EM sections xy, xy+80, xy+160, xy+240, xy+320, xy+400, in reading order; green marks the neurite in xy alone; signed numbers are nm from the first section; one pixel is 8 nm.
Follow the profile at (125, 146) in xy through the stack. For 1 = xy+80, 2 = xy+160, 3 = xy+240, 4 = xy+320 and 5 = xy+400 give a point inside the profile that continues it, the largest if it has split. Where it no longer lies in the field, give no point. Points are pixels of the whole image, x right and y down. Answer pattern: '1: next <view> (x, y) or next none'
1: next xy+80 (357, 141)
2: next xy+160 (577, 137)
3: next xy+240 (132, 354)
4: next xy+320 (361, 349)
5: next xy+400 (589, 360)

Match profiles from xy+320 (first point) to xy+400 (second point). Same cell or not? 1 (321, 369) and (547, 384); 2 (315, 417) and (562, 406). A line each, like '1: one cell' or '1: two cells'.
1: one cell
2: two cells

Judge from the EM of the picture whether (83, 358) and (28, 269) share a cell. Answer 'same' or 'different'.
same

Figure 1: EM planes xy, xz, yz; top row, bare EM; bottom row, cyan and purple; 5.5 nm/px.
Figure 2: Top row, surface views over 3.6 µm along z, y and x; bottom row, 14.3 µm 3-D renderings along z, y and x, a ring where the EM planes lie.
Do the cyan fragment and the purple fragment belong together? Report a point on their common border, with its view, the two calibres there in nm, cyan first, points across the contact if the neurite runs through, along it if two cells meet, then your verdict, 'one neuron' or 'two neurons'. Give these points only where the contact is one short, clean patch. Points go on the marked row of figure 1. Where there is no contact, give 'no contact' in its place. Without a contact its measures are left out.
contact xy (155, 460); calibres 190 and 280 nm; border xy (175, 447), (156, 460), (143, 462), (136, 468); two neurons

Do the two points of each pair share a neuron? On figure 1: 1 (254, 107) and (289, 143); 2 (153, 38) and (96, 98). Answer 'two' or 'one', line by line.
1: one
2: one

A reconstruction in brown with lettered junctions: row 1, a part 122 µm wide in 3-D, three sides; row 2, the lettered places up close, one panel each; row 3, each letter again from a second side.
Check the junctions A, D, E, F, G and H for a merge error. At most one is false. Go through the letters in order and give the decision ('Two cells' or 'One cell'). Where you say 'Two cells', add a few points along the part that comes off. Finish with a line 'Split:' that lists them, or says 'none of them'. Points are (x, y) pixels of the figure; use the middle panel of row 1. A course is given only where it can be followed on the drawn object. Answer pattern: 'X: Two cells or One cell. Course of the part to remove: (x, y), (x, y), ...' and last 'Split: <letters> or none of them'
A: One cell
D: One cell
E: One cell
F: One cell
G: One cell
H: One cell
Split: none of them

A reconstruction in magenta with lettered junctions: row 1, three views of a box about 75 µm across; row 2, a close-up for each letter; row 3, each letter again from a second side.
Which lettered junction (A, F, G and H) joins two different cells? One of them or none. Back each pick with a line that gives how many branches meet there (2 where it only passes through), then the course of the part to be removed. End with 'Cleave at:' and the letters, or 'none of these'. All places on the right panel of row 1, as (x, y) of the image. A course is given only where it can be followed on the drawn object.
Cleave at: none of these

◇ ◇ ◇ ◇ ◇

• [What you have to do] The answer must restate each entry word for word.

• [Result for this task]
EM sections xy, xy+80, xy+160, xy+240, xy+320, xy+400, in reading order; green marks the neurite in xy alone; signed numbers are nm from the first section; one pixel is 8 nm.
Follow the profile at (125, 146) in xy through the stack. For 1 = xy+80, 2 = xy+160, 3 = xy+240, 4 = xy+320 and 5 = xy+400 give a point inside the profile that continues it, the largest if it has split. Where it no longer lies in the field, give no point. Points are pixels of the whole image, x right and y down. Answer pattern: '1: next <view> (x, y) or next none'
1: next xy+80 (357, 141)
2: next xy+160 (577, 137)
3: next xy+240 (132, 354)
4: next xy+320 (361, 349)
5: next xy+400 (589, 360)

Match profiles from xy+320 (first point) to xy+400 (second point). Same cell or not? 1 (321, 369) and (547, 384); 2 (315, 417) and (562, 406). A line each, like '1: one cell' or '1: two cells'.
1: one cell
2: two cells

Judge from the EM of the picture whether (83, 358) and (28, 269) share a cell. Answer 'same' or 'different'.
same

Figure 1: EM planes xy, xz, yz; top row, bare EM; bottom row, cyan and purple; 5.5 nm/px.
Figure 2: Top row, surface views over 3.6 µm along z, y and x; bottom row, 14.3 µm 3-D renderings along z, y and x, a ring where the EM planes lie.
Do the cyan fragment and the purple fragment belong together? Report a point on their common border, with its view, the two calibres there in nm, cyan first, points across the contact if the neurite runs through, along it if two cells meet, then your verdict, 'one neuron' or 'two neurons'. Give these points only where the contact is one short, clean patch. Points go on the marked row of figure 1. Where there is no contact, give 'no contact' in its place. Without a contact its measures are left out.
contact xy (155, 460); calibres 190 and 280 nm; border xy (175, 447), (156, 460), (143, 462), (136, 468); two neurons

Do the two points of each pair share a neuron? On figure 1: 1 (254, 107) and (289, 143); 2 (153, 38) and (96, 98). Answer 'two' or 'one', line by line.
1: one
2: one

A reconstruction in brown with lettered junctions: row 1, a part 122 µm wide in 3-D, three sides; row 2, the lettered places up close, one panel each; row 3, each letter again from a second side.
Check the junctions A, D, E, F, G and H for a merge error. At most one is false. Go through the letters in order and give the decision ('Two cells' or 'One cell'). Where you say 'Two cells', add a few points along the part that comes off. Finish with a line 'Split:' that lists them, or says 'none of them'. Points are (x, y) pixels of the figure; use the middle panel of row 1. A course is given only where it can be followed on the drawn object. Answer pattern: 'X: Two cells or One cell. Course of the part to remove: (x, y), (x, y), ...' and last 'Split: <letters> or none of them'
A: One cell
D: One cell
E: One cell
F: One cell
G: One cell
H: One cell
Split: none of them

A reconstruction in magenta with lettered junctions: row 1, three views of a box about 75 µm across; row 2, a close-up for each letter; row 3, each letter again from a second side.
Which lettered junction (A, F, G and H) joins two different cells? One of them or none. Back each pick with a line that gives how many branches meet there (2 where it only passes through), then the course of the part to be removed. End with 'Cleave at:' and the letters, or 'none of these'. All places on the right panel of row 1, as (x, y) of the image. A course is given only where it can be followed on the drawn object.
Cleave at: none of these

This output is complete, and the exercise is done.